How to Do Great Work

2 min read

Overview

  • The Four Steps: Choose a field you have aptitude for and deep interest in, learn enough to reach the frontier of knowledge, notice gaps others overlook, and explore promising ones through hard work.

  • Finding What to Work On: You can't know what work is like without doing it, so start by guessing and iterate. Develop a habit of working on your own projects driven by excited curiosity rather than external direction.

  • The Mechanics of Working: Work hard in focused blocks, but recognize diminishing returns. Use small lies to overcome activation energy for starting. Per-project procrastination is more dangerous than daily procrastination because it disguises itself as productive work.
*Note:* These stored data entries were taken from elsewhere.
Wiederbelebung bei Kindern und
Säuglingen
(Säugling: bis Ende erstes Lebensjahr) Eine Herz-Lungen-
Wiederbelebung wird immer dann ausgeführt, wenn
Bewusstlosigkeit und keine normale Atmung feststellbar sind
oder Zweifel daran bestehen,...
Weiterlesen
  • Consistency and Compounding: Writing a page a day yields a book a year. Exponential growth feels flat at first but becomes extraordinarily valuable. Let undirected thinking (walks, showers) complement deliberate work.

  • Cultivating Originality: Original ideas come from trying to build something slightly too difficult, not from trying to be original. Be stricter than others about broken models of the world, and comfortable breaking implicit rules.

  • Earnestness Over Affectation: Be intellectually honest, informal, and willing to admit mistakes. Nerds have an advantage because they expend little effort on seeming impressive.

  • Questions Over Answers: A really good question is a partial discovery. Carry unanswered questions with you, sometimes for years. Originality in choosing problems matters more than originality in solving them.

  • Starting Small and Iterating: Great things are made in successive versions. Try the simplest thing that could possibly work. Being dismissed as a toy is a good sign—it means you have everything except scale.

Takeaways

Paul Graham wrote this essay synthesizing principles of great work across all fields. The core insight is that genuine curiosity, not planning or prestige-seeking, is both the engine and rudder of exceptional achievement.

The work you choose needs to have three qualities: it has to be something you have a natural aptitude for, that you have a deep interest in, and that offers scope to do great work.